Todos somos distintos en accidentes. Todos tenemos diferentes habilidades, capacidades, inclinaciones, gustos, metas, valores, actitudes y aptitudes.
Pretender “la igualdad” entre los hombres es una declamación demagógica, un artificio retórico, un objetivo esencialmente impracticable, en síntesis, procurar tal cosa técnicamente es una perturbación del sentido.
En efecto, si por designio de la naturaleza todos somos desiguales, pretender la igualdad por designio de la burocracia estatal o de la superstición ideológica es no sólo antinatural sino inmoral. En los sistemas políticos en los que se pretende imponer esta quimera, necesariamente se incurre en el autoritarismo y en la injusticia.

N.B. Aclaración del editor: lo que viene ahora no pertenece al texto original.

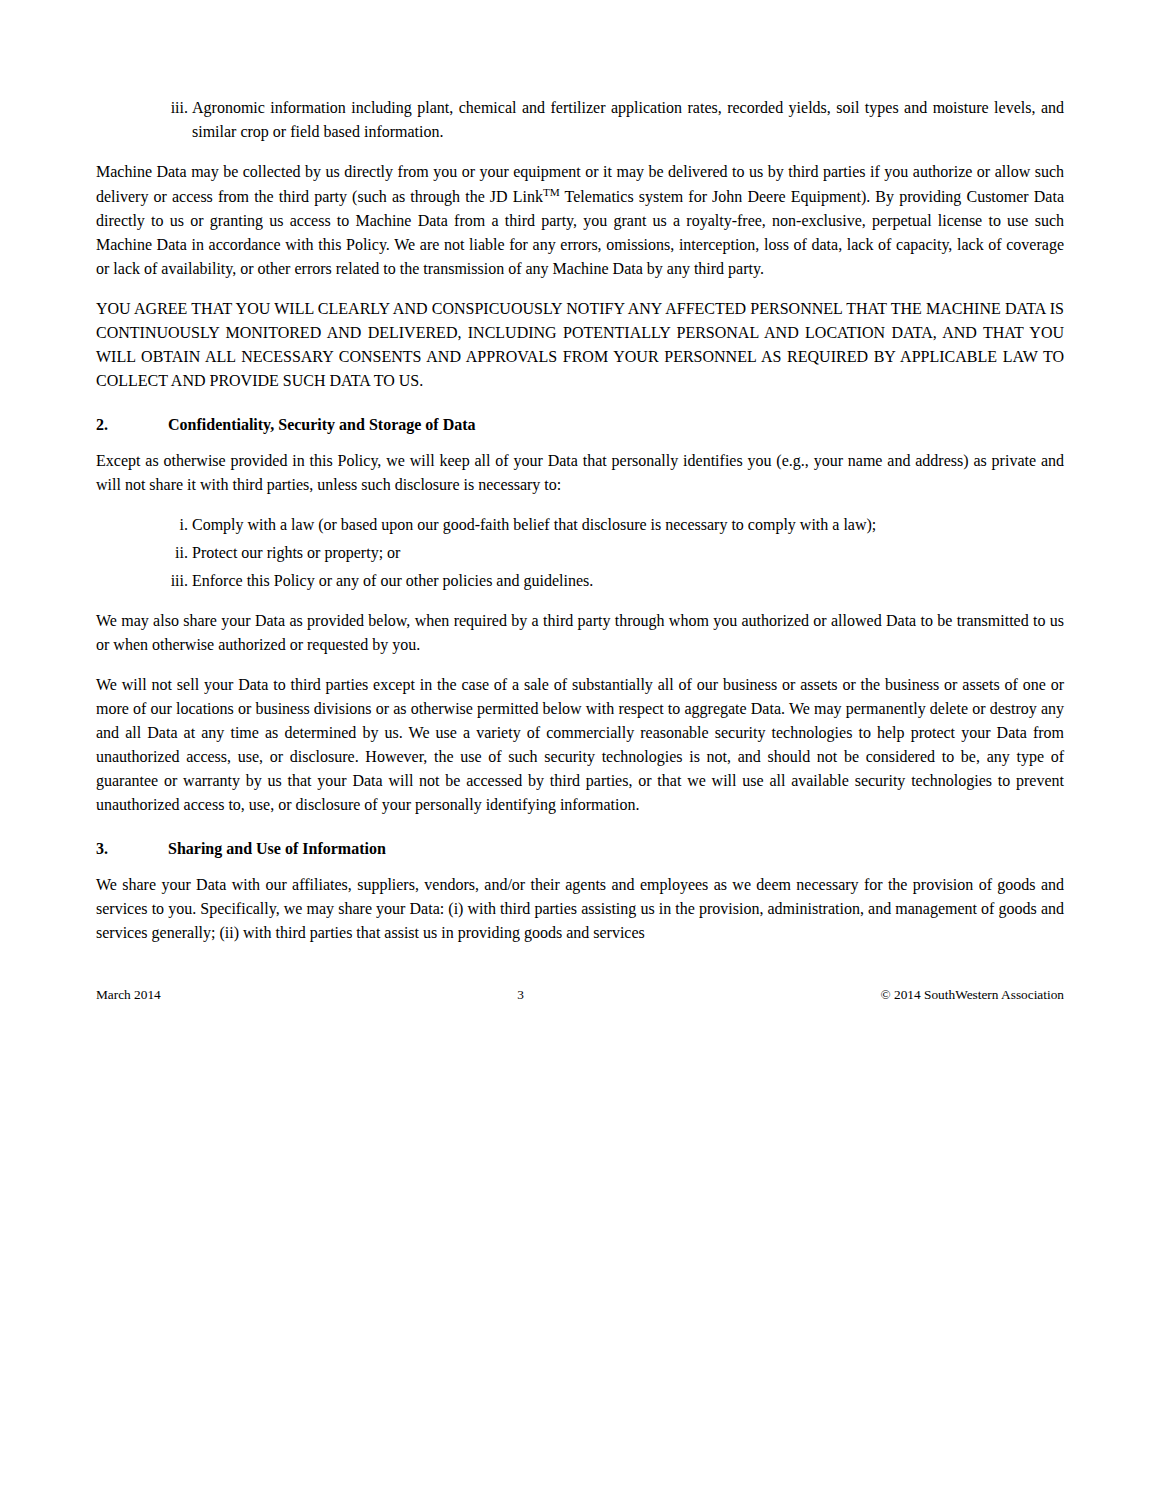Agronomic information including plant, chemical and fertilizer application rates, recorded yields, soil types and moisture levels, and similar crop or field based information.
Machine Data may be collected by us directly from you or your equipment or it may be delivered to us by third parties if you authorize or allow such delivery or access from the third party (such as through the JD LinkTM Telematics system for John Deere Equipment). By providing Customer Data directly to us or granting us access to Machine Data from a third party, you grant us a royalty-free, non-exclusive, perpetual license to use such Machine Data in accordance with this Policy. We are not liable for any errors, omissions, interception, loss of data, lack of capacity, lack of coverage or lack of availability, or other errors related to the transmission of any Machine Data by any third party.
YOU AGREE THAT YOU WILL CLEARLY AND CONSPICUOUSLY NOTIFY ANY AFFECTED PERSONNEL THAT THE MACHINE DATA IS CONTINUOUSLY MONITORED AND DELIVERED, INCLUDING POTENTIALLY PERSONAL AND LOCATION DATA, AND THAT YOU WILL OBTAIN ALL NECESSARY CONSENTS AND APPROVALS FROM YOUR PERSONNEL AS REQUIRED BY APPLICABLE LAW TO COLLECT AND PROVIDE SUCH DATA TO US.
2. Confidentiality, Security and Storage of Data
Except as otherwise provided in this Policy, we will keep all of your Data that personally identifies you (e.g., your name and address) as private and will not share it with third parties, unless such disclosure is necessary to:
Comply with a law (or based upon our good-faith belief that disclosure is necessary to comply with a law);
Protect our rights or property; or
Enforce this Policy or any of our other policies and guidelines.
We may also share your Data as provided below, when required by a third party through whom you authorized or allowed Data to be transmitted to us or when otherwise authorized or requested by you.
We will not sell your Data to third parties except in the case of a sale of substantially all of our business or assets or the business or assets of one or more of our locations or business divisions or as otherwise permitted below with respect to aggregate Data. We may permanently delete or destroy any and all Data at any time as determined by us. We use a variety of commercially reasonable security technologies to help protect your Data from unauthorized access, use, or disclosure. However, the use of such security technologies is not, and should not be considered to be, any type of guarantee or warranty by us that your Data will not be accessed by third parties, or that we will use all available security technologies to prevent unauthorized access to, use, or disclosure of your personally identifying information.
3. Sharing and Use of Information
We share your Data with our affiliates, suppliers, vendors, and/or their agents and employees as we deem necessary for the provision of goods and services to you. Specifically, we may share your Data: (i) with third parties assisting us in the provision, administration, and management of goods and services generally; (ii) with third parties that assist us in providing goods and services
March 2014 3 © 2014 SouthWestern Association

Por ejemplo, procurar la “igualdad” en términos económicos, sería ambicionar que todos los mortales de una comunidad ganen exactamente lo mismo, lo cual sería una meta inevitablemente injusta, porque si una persona ingeniosa, laboriosa y honesta produce el equivalente a diez monedas y al mismo tiempo un sujeto mediocre, perezoso y deshonesto produce el equivalente a dos monedas, pero resulta que en aras de la “igualdad” y de la “distribución del ingreso” aparece el “Estado de Bienestar” exigiendo que ambos ganen seis monedas cada uno, pues estaríamos favoreciendo injustamente al segundo al regalarle cuatro monedas que no merece y castigando injustamente al primero al robarle cuatro monedas obtenidas legítimamente.
Esta canallada distributiva conlleva además una secuela posterior muy grave: la escasez de bienes y servicios (consecuencia infaltable en los regímenes de tendencia socialista). ¿Por qué razón?, pues por que si los que producen y los que no producen obtienen la misma paga, a la postre no produce ninguno. ¿Para que esforzarme en producir si a la postre mi remuneración será igual que la del que no pone el menor empeño?
Pero ante evidencias tan claras y sencillas como la expuesta, la prédica “igualitaria” redobla la apuesta y nos dice luego que de lo que se trata entonces es de “garantizar” la “igualdad de oportunidades”, que por definición es enemiga de la “igualdad ante la ley”.
Cuenta Alberto Benegas Lynch que “si se enfrenta un lisiado con una atleta en un partido de tennis, para otorgarles igualdad de oportunidades habrá que maniatar al atleta con lo cual se habrá conculcado su derecho… de lo que se trata es de que la gente tenga más oportunidades pero no iguales. La igualdad entonces es ante la ley, no mediante ella”(2) a lo que nos agrega que hay tres factores que conducen al igualitarismo: “la envidia, la inseguridad respecto a las propias capacidades y la hipocresía. De los tres, tal vez este último sea el elemento que, con más frecuencia, aparece como rasgo sobresaliente en los `apóstoles de la igualdad`” y con pluma festiva Benegas Lynch se pregunta “¿cuáles son entonces las ventajas que reporta la tan cacareada `justicia social` y su correlativa `distribución de ingresos`? Ningún beneficio reporta, sólo quita incentivo para la optimización de la capacidad creadora…Para ilustrar la idea, recurramos a un ejemplo sencillo: si el gobierno decide nivelar las fortunas `en 100` – y todo excedente se expropia para entregarse a los que tienen ingresos menores que 100- nadie en su sano juicio producirá mas de 100, aunque su potencialidad fuera de 10.100”.(2) Es por ello que Milton Friedman alertaba: “Una sociedad que coloque a la igualdad por encima de la libertad terminará sin libertad y sin igualdad”.
Pero la amable prédica “igualitaria” ante los oídos indolentes e irreflexivos de gran parte de la opinión pública va tomando con el tiempo tanta aceptación que la destrucción gradual de las desigualdades naturales y legítimas se van tolerando o aceptando sin la más mínima reacción o indignación cívica. A medida que el rodillo compresor del igualitarismo se va tornando más pesado y destructivo, la sociedad acepta el igualitarismo como algo normal, aunque no lo sea. A modo de mero ejemplo cotidiano, es pacíficamente consentido tanto sea por la masa como por la “intelectualidad” el concepto del “impuesto a la riqueza” (lo que es algo así como una sanción al éxito comercial), o en otros campos (como el político) la absurda imposición del cupo mínimo de mujeres en una lista partidaria (tratando a la mujer de infradotada al presumir que no tiene capacidad de ganarse un espacio propio).
Para cerrar estas reflexiones, nada mejor que traer a comento aquella maravillosa sentencia de Pío XII emitida al Patriciado y a la Nobleza Romana en su memorable alocución en 1944:
“Las desigualdades sociales, también aquellas que están vinculadas al nacimiento, son inevitables; la benignidad de la Naturaleza y la bendición de Dios sobre la humanidad iluminan y protegen las cunas, las besan, pero no las igualan”.